BudgetBuddy – Student Expense Tracker
Know Where Every Rupee Goes, Build Better Financial Habits.
0
Crashes in testing
100%
Inputs validated safely
4→8
Menu features (core + bonus)
Overview
College students juggle UPI payments, canteen bills, recharges, and travel costs with no simple way to see where money goes. Most expense apps need installation, internet, or sign-up — overkill for a quick daily check. Students need a zero-friction tool that works offline, starts instantly, and answers one question fast: am I going to run out of money before month-end? I built a command-line tracker with zero setup, since most students already live in a terminal for coursework and don't want another app eating storage or asking for data.
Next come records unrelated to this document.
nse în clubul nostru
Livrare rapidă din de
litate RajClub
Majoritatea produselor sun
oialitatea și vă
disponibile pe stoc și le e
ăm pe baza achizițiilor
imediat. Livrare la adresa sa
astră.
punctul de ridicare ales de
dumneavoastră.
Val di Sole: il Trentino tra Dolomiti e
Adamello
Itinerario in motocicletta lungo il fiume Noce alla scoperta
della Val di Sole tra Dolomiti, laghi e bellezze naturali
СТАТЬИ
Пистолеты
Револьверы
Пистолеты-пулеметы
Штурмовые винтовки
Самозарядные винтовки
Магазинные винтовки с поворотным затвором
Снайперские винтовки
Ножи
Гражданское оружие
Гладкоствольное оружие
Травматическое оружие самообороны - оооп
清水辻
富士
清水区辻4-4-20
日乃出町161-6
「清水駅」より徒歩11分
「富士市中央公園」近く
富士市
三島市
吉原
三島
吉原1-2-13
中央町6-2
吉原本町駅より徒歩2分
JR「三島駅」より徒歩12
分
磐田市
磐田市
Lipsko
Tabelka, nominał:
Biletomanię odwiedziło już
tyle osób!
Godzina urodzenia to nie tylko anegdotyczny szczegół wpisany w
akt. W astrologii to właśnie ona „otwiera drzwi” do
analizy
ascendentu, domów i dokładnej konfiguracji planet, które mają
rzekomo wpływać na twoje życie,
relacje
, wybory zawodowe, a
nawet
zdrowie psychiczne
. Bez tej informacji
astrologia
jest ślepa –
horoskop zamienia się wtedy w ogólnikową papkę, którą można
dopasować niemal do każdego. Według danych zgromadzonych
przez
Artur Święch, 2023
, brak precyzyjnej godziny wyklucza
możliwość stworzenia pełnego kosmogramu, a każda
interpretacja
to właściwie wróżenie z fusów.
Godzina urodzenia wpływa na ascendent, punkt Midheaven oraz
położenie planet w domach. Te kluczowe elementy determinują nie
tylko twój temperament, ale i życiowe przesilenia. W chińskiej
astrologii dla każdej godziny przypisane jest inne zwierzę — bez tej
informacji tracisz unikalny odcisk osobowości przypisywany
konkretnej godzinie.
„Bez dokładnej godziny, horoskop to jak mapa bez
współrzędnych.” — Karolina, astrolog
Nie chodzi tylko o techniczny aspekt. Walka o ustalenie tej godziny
Process I started with the four required features (add, view, total, top category) using lists of dicts as the brief required — no database. First pass had a flaw: any bad input (wrong date format, non-numeric amount) aborted the action and dropped the user back to the main menu. I tested this by deliberately entering garbage into every prompt and found it broke the experience fast. I rebuilt input handling so every field loops until valid instead of failing once. I also wrapped the main loop in a try/except for Ctrl+C and EOF, since a raw traceback looks broken even if the logic is fine. For the bonus, I went beyond a simple budget check: spending now ties back to the top category with a 0-100 health score, so the warning explains itself instead of just flashing a number. Results Tested 6 edge-case scenarios end-to-end: invalid dates, non-numeric amounts, wrong categories, invalid menu choices, and Ctrl+C/EOF mid-input. Result: 0 crashes across all 6 — every case now re-prompts cleanly instead of throwing an error. Feature count went from the 4 required to 8 total (4 core + 4 insight-driven additions: percentage breakdown, category ranking, budget health score, and a recommendation that reads real data instead of a hardcoded string). Next time I would add CSV persistence so data survives between runs. Reflection I'd add CSV persistence first — right now data resets every time the program restarts, which is the most obvious limitation for real daily use. I'd also expand categories beyond the four listed in the brief (e.g. entertainment, shopping) since real student spending doesn't fit neatly into four buckets. Given more time, I'd write actual unit tests instead of manually scripting input sequences to check for crashes — manual testing worked here, but it doesn't scale as the feature set grows.